Ce n’est pas évident de s’intéresser à mon grand-père pour les musiciens professionnels car son nom étant trop peu connu, les financements sont rares et on semble craindre que le public ne suive pas. C’est le problème général du patrimoine musical français, qu’il faut remettre en valeur. Ce n’est vraiment pas facile. Je suis d’ailleurs partie de rien, sans savoir où cette entreprise me mènerait. Et puis, au fil des rencontres, des relations, des portes s’ouvrent, des musiciens s’y intéressent.
Il y a une envie chez certains de partir à la découverte de ces pages oubliées. Il n’en demeure pas moins que le problème des sources sonores est important car il n’y a qu’un seul disque. Et pour produire un disque, il faut des gens qui l’entreprennent. C’est un cercle vicieux ! J’ai réussi à repiquer quelques enregistrements privés ou radiodiffusés de l’époque et à les mettre sur un CD pour mettre l’œuvre à la disposition de quelques personnes à convaincre… Notamment la très belle Apocalypse de Saint-Jean qui mériterait une étude et une interprétation !
Quels sont les projets immédiats autour du nom de Jacques de La Presle ?
Les concertistes qui ont enregistré le disque viennent en France nous offrir quelques pages lors de plusieurs concerts. La tournée s’est montée petit à petit. J’ai pu trouver des lieux qui ont été enthousiastes et accueillants…
Les interprétations récentes de Stéphanie d’Oustrac, célèbre artiste lyrique, de certaines mélodies de mon grand-père, notamment à la Cité de la Musique ou sur France Musique, ont permis également de faire parler de lui. Il y a une certaine émulation ces derniers temps. Le concert qui a lieu le 14 mai à la Villa Médicis à Rome avec L’Oiseleur des Longchamps participe de ce mouvement.
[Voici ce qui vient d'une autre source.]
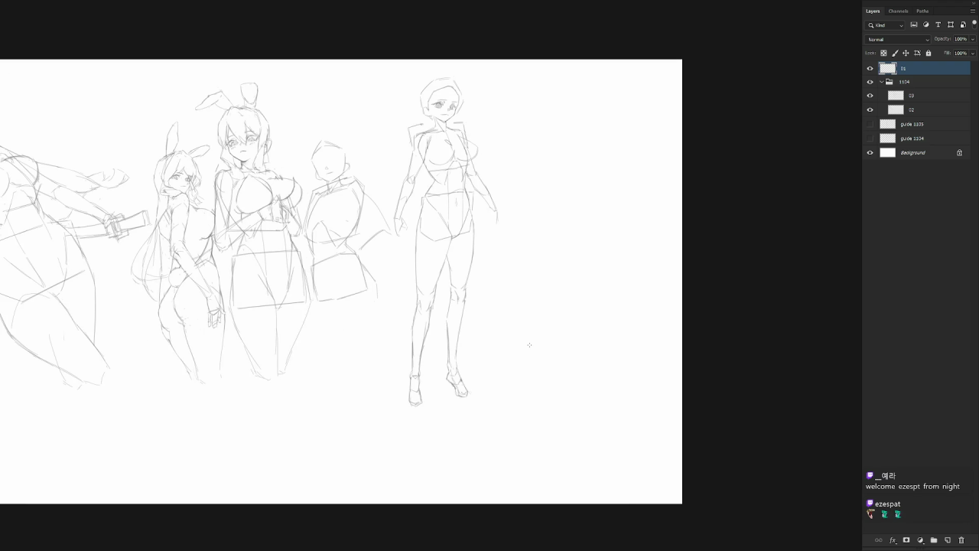
pyautogui.press('ctrl+shift+n')
# Name the new layer 02, then return to layer 01 zoomed on the figure's head.
pyautogui.write('02')
pyautogui.press('Return')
Mon grand-père a été organiste à Notre-Dame de Versailles avant la Grande Guerre. Il a d’ailleurs beaucoup écrit pour l’orgue, et pour la voix sacrée. Il faudrait quelques projets de musique sacrée pour être un peu complet. Je pense notamment à un très bel « Ave Maria » composé pendant la guerre. Il était très catholique mais n’a pas hésité à travailler avec une protestante, sur certains textes sacrés. Son attitude était tout à fait moderne ! Sa musique sacrée reste, pour l’essentiel, à l’état de manuscrit, ce qui est particulièrement désolant.
Avez-vous gardé des souvenirs de votre grand-père en tant que personne ?
Il est mort quand j’avais 7 ans. Je ne me souviens pas de lui comme d’un grand-père affectueux. Il était plutôt concentré sur son travail. J’étais en revanche très proche de ma grand-mère, qui est décédée dix ans plus tard et qui me parlait beaucoup de lui, qui me racontait de nombreuses anecdotes. Je regrette maintenant de ne pas avoir tout noté.
Ce qui est étonnant pour moi, c’est que, bien que musicien, mon grand-père n’a jamais voulu imposer la musique à sa famille. Ses deux fils ont tâté de la musique, mais sans réellement faire de solfège. Bien sûr mon père avait une oreille très musicale. Mais chez nous, il n’y a pas de musiciens de père en fils ! La discrétion de mon grand-père était donc aussi au plan familial. Peut-être qu’en travaillant sur son héritage, nous susciterons chez nos enfants le désir de se mettre dans les pas de leur aïeul.